Jeffrey Brian Peires, author of The Dead Will Arise: Nongqawuse and the Great Xhosa Cattle-Killing Movement of 1856-7
“This study is…both original and hugely thought provoking. It addresses head on a key issue that has often been ducked in South African historiography—how Africans understood the world they lived in—and it elevates the subject of witchcraft, which is now beginning to attract appropriate attention in South African studies, to center stage.”
The American Historical Review
“This richly detailed and long-awaited book joins a corpus of new work on culture and the political imagination in Africa. Based on extensive archival research and written in clear and accessible prose, Redding's work offers insight into how people have understood and contested colonial rule in South Africa.”

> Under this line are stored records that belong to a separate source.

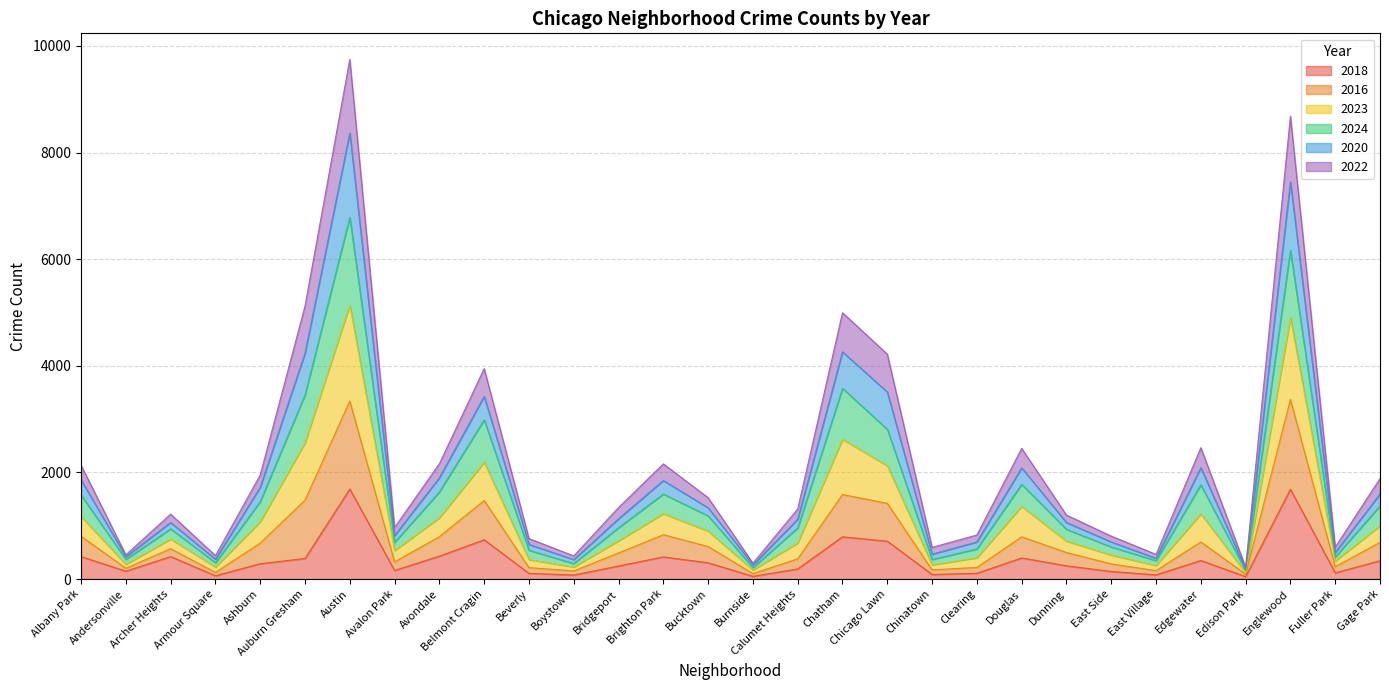

True or false: 2018 and 2023 intersect in this chart.

False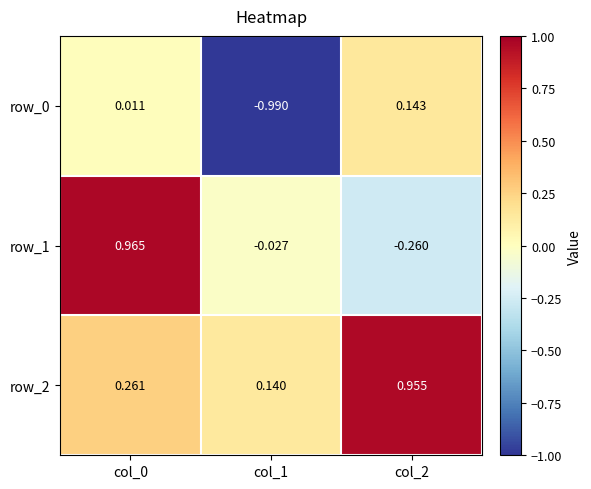

Is the value of row_1 at col_2 greater than the value of row_2 at col_1?

No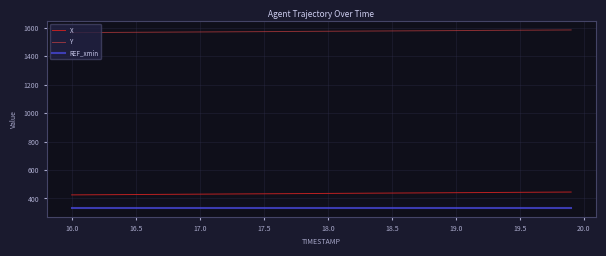

Is this an area chart (filled region under the line)?

No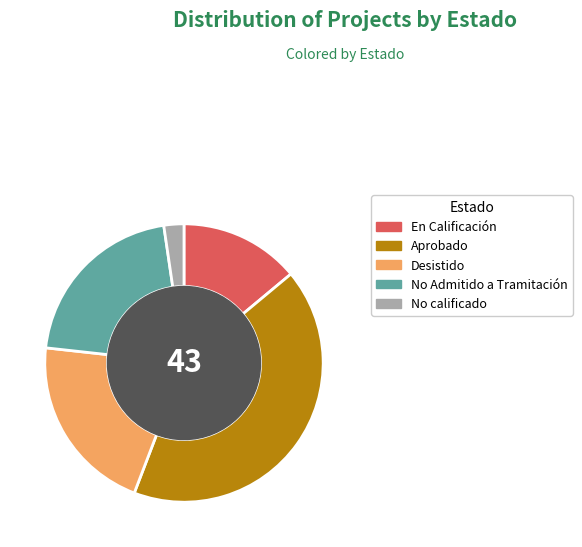

Is there a majority slice in this chart?

No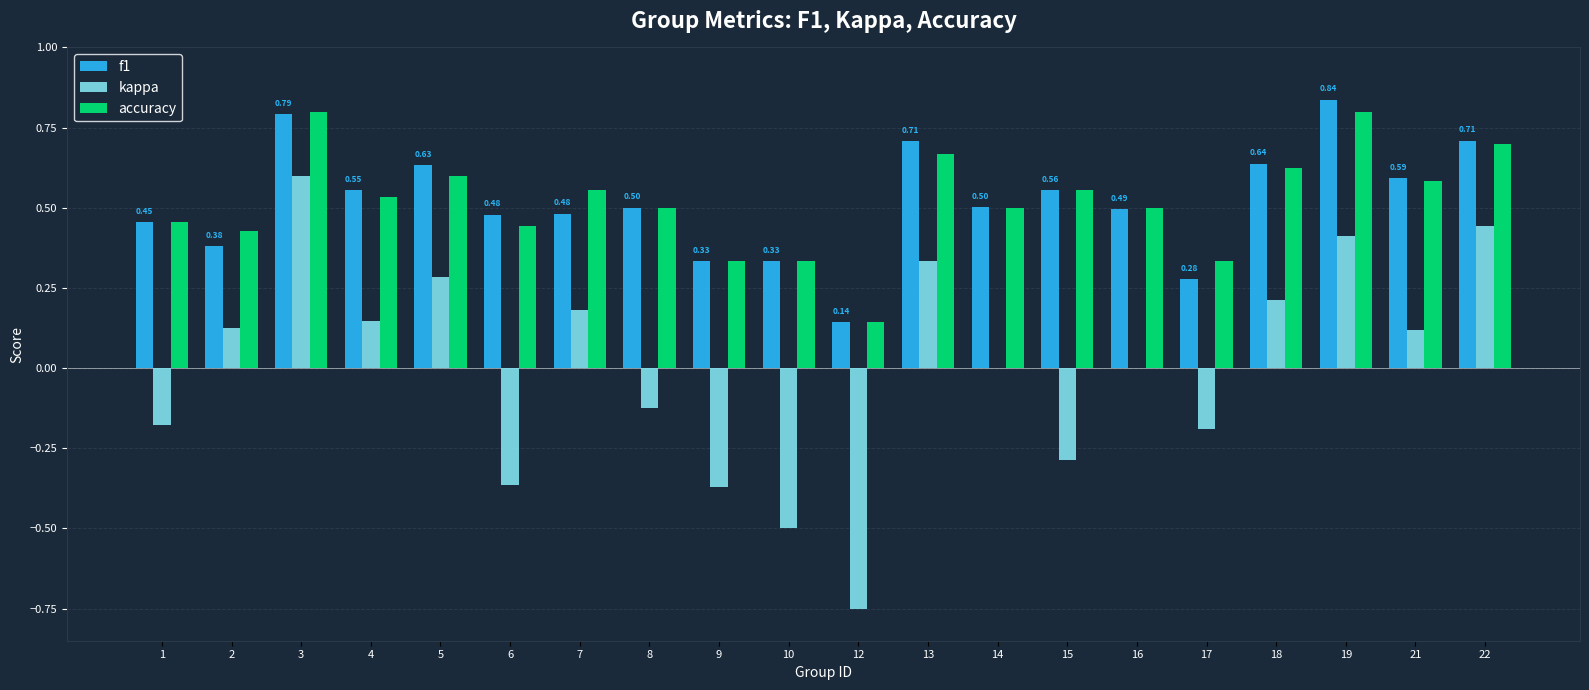

What is the total value across all series at 10?

0.2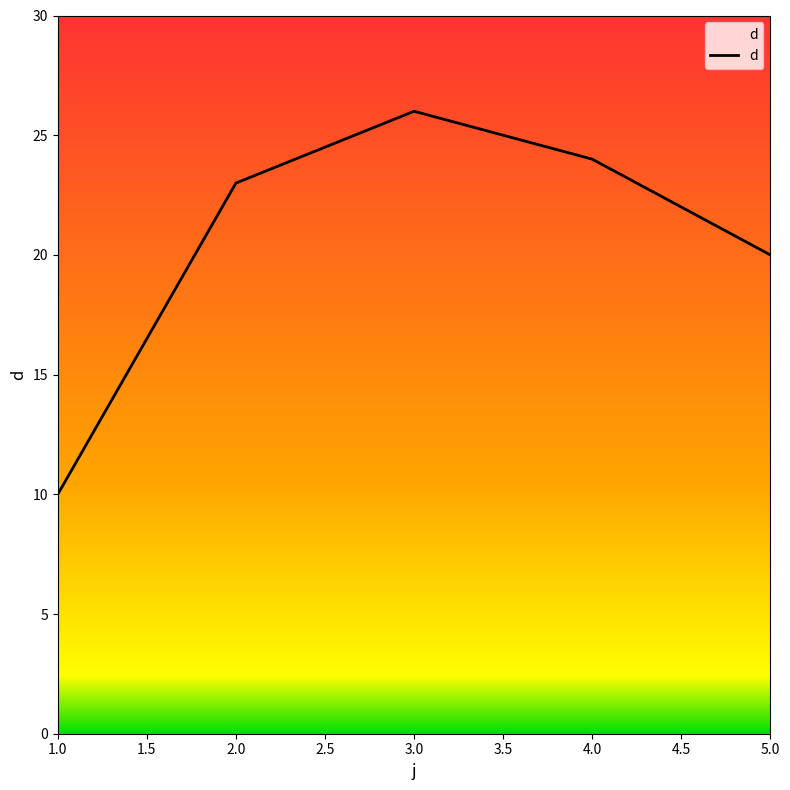

Where is the data nearest to the value 18?

5.0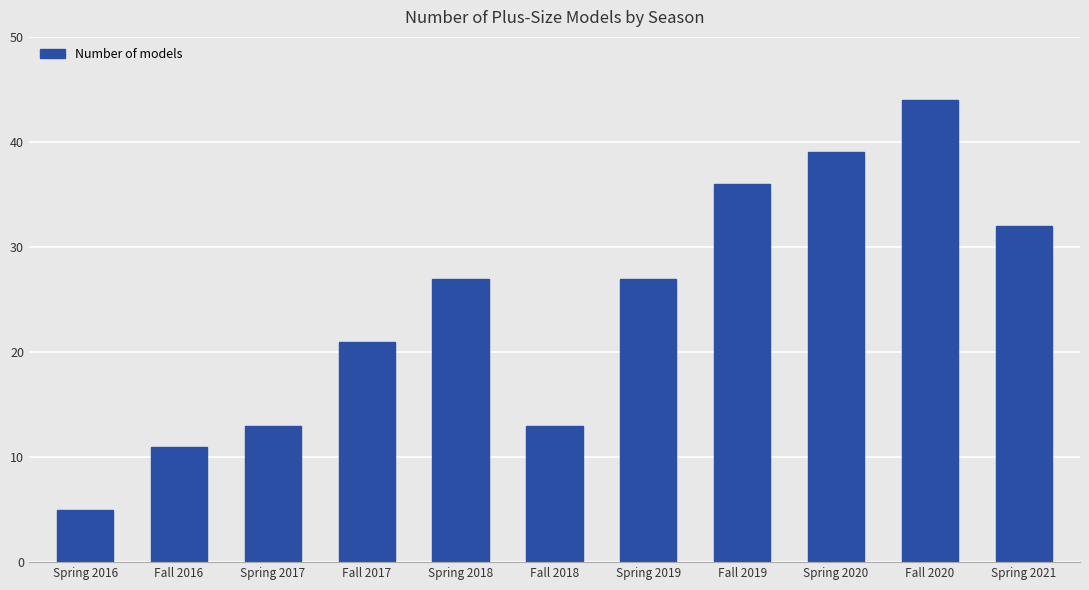

Does the chart contain any negative values?

No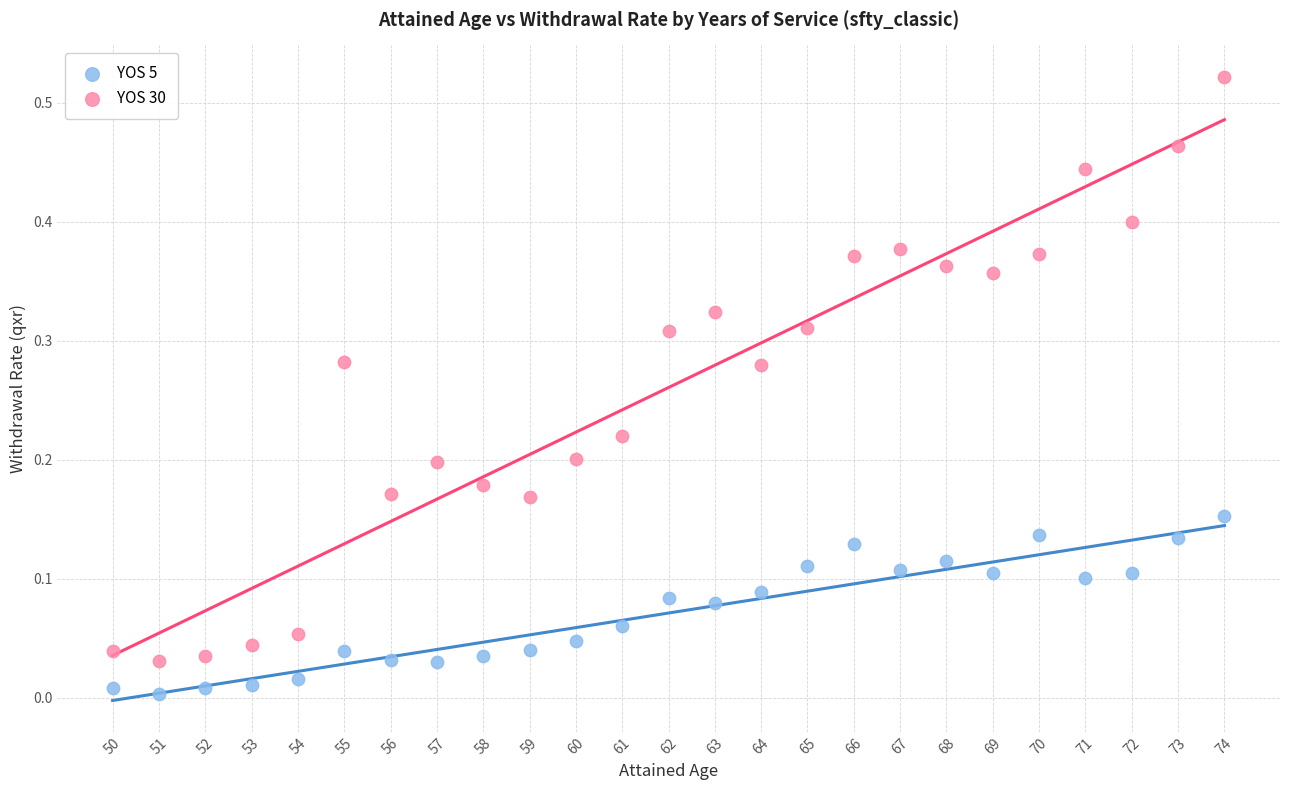

What is the X range (max minus min) for the scatter plot?

24.0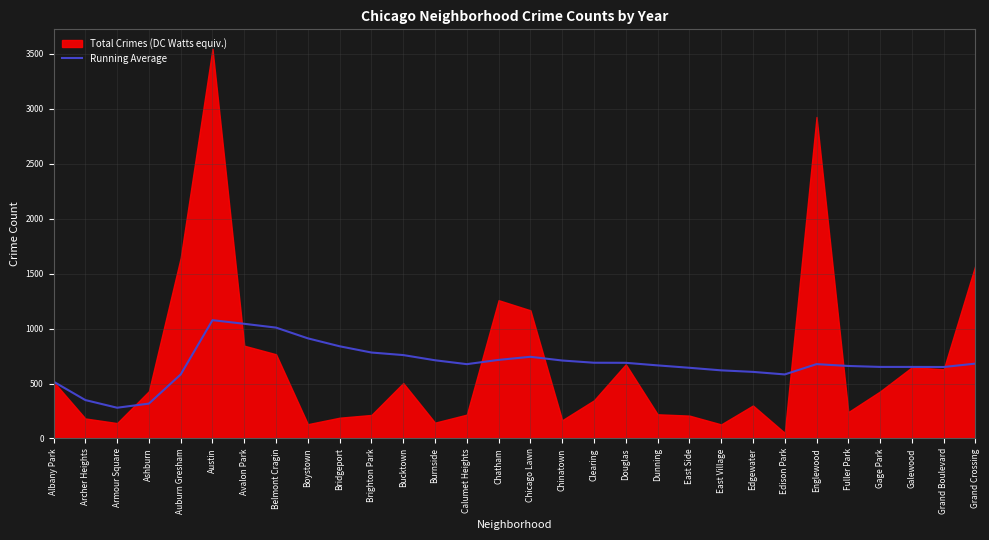

What is the lowest value of the Running Average series?

279.7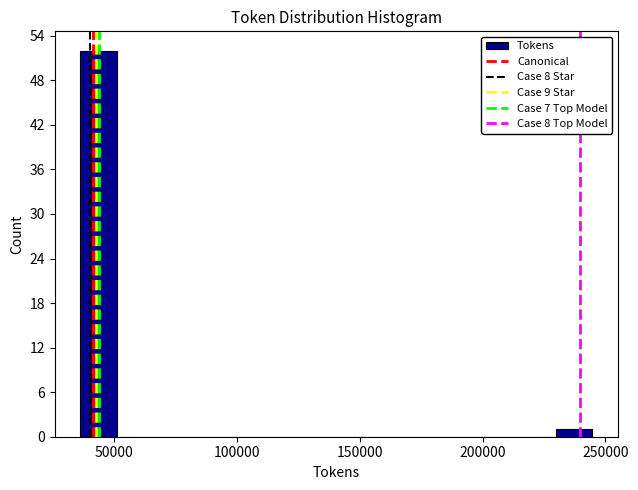

Around what value on the x-axis is the tallest bar? Give the approximate position of its centre, as read against the axis.

45000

Journal of Southern African Studies
Rebellions broke out in many areas of South Africa shortly after the institution of white rule in the late nineteenth century and continued into the next century. However, distrust of the colonial regime reached a new peak in the mid-twentieth century, when revolts erupted across a wide area of rural South Africa. All these uprisings were rooted in grievances over taxes. Rebels frequently invoked supernatural powers for assistance and accused government officials of using witchcraft to enrich themselves and to harm ordinary people.
As Sean Redding observes in Sorcery and Sovereignty, beliefs in witchcraft and supernatural powers were part of the political rhetoric; the system of taxation—with all its prescribed interactions between ruler and ruled—was intimately connected to these supernatural beliefs.
In this fascinating study, Redding examines how black South Africans' beliefs in supernatural powers, along with both economic and social change in the rural areas, resulted in specific rebellions and how gender relations in black South African rural families changed. Sorcery and Sovereignty explores the intersection of taxation, political attitudes, and supernatural beliefs among black South Africans, shedding light on some of the most significant issues in the history of colonized Africa.
Sean Redding is a professor of history at Amherst College. She is the author of several articles on South African history, particularly on changes in African rural life in the late nineteeth and twentieth centuries.